Before you begin using a medication, be sure to inform your doctor of any medical conditions or allergies you may have, any medications you are taking, whether you are pregnant or breast-feeding, and any other significant facts about your health. These factors may affect how you should use this medication.
Anemia: Vigabatrin may cause low levels of red blood cells. If you experience symptoms of reduced red blood cell count (anemia) such as shortness of breath, feeling unusually tired or pale skin, contact your doctor as soon as possible.
Your doctor will do blood tests regularly to monitor the number of specific types of blood cells, including red blood cells, in your blood.
Drowsiness/reduced alertness: People with uncontrolled epilepsy should not drive or operate potentially dangerous machinery. The most common side effects with vigabatrin are drowsiness and fatigue. People taking the medication are advised to avoid activities requiring mental alertness or physical coordination until they determine that vigabatrin does not affect them adversely.
Eye problems: A number of different types of eye problems have been reported for people taking vigabatrin, often in combination with other antiepileptic medications. The onset of problems has occurred from less than 1 month to over 6 years after the start of treatment. The onset of symptoms tends to be reported most frequently within the first year of treatment. Eye examinations are recommended at the start of treatment with vigabatrin and should continue to take place every 3 months.
If you are taking this medication, report any narrowing of the field of vision or loss of visual sharpness to your doctors and promptly report any emerging visual problems. The use of vigabatrin should be stopped if eye problems occur unless the benefit of controlling seizures through continued treatment outweighs the risk of visual impairment.
Increased seizures: As with other antiepileptic medications, some patients experience an increase in the number of seizures or new seizure types. If you experience this effect, contact your doctor as soon as possible.
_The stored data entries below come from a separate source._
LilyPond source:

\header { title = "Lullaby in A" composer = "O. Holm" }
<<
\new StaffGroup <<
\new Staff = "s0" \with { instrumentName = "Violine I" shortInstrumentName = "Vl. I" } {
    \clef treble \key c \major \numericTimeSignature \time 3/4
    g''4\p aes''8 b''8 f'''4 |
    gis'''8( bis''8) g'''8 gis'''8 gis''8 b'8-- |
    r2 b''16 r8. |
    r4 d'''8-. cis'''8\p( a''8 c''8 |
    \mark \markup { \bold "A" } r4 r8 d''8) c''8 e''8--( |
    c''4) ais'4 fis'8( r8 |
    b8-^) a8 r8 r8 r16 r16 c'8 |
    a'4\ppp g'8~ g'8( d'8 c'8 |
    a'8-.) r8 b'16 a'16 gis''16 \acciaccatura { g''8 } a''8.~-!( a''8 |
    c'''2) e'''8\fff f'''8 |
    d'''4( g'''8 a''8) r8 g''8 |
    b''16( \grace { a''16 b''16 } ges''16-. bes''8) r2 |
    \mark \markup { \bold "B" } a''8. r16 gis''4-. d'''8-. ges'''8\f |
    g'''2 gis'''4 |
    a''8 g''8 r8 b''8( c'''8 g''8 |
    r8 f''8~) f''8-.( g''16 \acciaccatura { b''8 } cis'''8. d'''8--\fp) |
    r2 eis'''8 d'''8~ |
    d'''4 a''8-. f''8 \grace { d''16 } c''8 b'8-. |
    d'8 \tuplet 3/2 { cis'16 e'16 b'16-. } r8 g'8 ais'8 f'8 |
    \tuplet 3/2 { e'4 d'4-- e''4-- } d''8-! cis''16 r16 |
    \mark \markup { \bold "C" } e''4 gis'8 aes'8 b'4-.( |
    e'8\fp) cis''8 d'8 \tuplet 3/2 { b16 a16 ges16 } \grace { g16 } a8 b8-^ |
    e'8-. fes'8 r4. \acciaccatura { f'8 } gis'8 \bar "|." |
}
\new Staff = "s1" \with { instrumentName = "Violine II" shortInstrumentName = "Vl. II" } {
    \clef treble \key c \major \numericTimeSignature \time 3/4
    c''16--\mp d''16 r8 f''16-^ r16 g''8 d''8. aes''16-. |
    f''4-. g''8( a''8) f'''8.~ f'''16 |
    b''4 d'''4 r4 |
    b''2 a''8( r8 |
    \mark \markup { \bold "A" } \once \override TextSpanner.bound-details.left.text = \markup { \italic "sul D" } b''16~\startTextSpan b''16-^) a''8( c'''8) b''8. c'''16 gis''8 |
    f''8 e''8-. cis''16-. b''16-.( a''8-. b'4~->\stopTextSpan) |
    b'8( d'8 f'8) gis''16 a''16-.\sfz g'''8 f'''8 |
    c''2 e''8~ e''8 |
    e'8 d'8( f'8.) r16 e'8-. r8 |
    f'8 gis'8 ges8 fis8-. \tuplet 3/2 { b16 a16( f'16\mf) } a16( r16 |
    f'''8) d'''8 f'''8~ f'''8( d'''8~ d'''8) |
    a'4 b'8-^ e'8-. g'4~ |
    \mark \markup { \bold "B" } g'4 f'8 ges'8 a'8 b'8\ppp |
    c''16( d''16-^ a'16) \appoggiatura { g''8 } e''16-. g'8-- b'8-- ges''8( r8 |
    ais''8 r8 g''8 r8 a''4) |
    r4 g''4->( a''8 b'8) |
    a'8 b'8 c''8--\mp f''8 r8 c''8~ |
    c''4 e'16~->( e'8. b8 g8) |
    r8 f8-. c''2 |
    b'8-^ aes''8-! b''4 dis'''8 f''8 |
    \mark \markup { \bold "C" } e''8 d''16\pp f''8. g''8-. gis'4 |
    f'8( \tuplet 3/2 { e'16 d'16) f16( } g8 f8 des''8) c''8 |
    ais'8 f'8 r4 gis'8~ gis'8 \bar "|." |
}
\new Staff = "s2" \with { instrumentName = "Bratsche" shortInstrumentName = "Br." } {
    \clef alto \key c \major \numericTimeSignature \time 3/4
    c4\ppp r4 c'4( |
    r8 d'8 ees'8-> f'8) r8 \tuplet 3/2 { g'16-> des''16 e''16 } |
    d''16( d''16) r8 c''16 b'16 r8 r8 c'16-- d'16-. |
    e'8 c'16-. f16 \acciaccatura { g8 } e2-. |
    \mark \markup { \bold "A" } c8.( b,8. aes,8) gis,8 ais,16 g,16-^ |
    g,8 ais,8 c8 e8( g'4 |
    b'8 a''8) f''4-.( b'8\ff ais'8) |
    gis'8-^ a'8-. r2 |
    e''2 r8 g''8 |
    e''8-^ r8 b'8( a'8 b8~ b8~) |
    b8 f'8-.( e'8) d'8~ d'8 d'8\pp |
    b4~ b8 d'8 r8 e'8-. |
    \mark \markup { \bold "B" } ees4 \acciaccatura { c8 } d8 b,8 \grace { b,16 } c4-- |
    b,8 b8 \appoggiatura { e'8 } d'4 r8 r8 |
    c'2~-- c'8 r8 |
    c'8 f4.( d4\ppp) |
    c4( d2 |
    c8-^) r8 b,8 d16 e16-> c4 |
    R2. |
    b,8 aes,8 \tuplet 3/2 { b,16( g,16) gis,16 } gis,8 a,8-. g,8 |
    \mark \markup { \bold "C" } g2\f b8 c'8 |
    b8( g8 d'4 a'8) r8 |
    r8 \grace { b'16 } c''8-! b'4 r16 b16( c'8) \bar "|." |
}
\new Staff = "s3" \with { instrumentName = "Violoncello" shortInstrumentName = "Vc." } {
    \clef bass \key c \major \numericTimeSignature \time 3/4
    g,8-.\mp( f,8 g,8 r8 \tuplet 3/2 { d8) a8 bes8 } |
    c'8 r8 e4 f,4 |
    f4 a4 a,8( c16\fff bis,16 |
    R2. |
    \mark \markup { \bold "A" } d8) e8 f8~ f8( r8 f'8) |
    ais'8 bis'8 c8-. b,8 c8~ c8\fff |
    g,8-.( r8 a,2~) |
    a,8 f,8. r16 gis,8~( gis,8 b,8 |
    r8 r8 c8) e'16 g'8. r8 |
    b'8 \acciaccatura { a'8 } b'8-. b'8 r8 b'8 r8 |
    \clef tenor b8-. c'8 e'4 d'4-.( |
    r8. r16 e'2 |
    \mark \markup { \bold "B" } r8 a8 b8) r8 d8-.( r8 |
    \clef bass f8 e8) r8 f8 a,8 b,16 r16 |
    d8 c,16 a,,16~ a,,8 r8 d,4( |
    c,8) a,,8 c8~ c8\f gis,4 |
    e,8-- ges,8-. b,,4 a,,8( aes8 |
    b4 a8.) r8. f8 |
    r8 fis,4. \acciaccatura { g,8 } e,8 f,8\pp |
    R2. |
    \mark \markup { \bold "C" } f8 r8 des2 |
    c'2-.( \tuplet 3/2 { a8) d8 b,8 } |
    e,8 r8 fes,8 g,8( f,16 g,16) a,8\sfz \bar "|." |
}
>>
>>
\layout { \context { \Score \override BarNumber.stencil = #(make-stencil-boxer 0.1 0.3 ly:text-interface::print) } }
Kidney function: Kidney disease or reduced kidney function may cause this medication to build up in the body, causing side effects. If you have reduced kidney function or kidney disease, discuss with your doctor how this medication may affect your medical condition, how your medical condition may affect the dosing and effectiveness of this medication, and whether any special monitoring is needed.
Mental health: People taking this medication may feel agitated (restless, anxious, aggressive, emotional, and feeling not like themselves), or they may want to hurt themselves or others. These symptoms may occur within several weeks after starting this medication. If you experience these side effects or notice them in a family member who is taking this medication, contact your doctor immediately. You should be closely monitored by your doctor for emotional and behaviour changes while taking this medication.
Sudden discontinuation of medication: As with other antiepileptic medications, stopping vigabatrin suddenly may lead to an increased number of seizures. If possible, it is recommended that the dose be reduced gradually over a period of 2 to 4 weeks.
Pregnancy: Vigabatrin should not be used if you are pregnant. Before you take this medication, tell your doctor if you are pregnant, likely to become pregnant, or planning to become pregnant. If you become pregnant or suspect that you may be pregnant while taking this medication, contact your doctor immediately.
Breast-feeding: This medication passes into breast milk. If you are a breast-feeding mother and are taking vigabatrin, it may affect your baby. Talk to your doctor about whether you should continue breast-feeding. Breast-feeding is generally not recommended while taking this medication.
Seniors: People over the age of 65 years may be more at risk of side effects from this mediction due to age-related decreases in kidney function.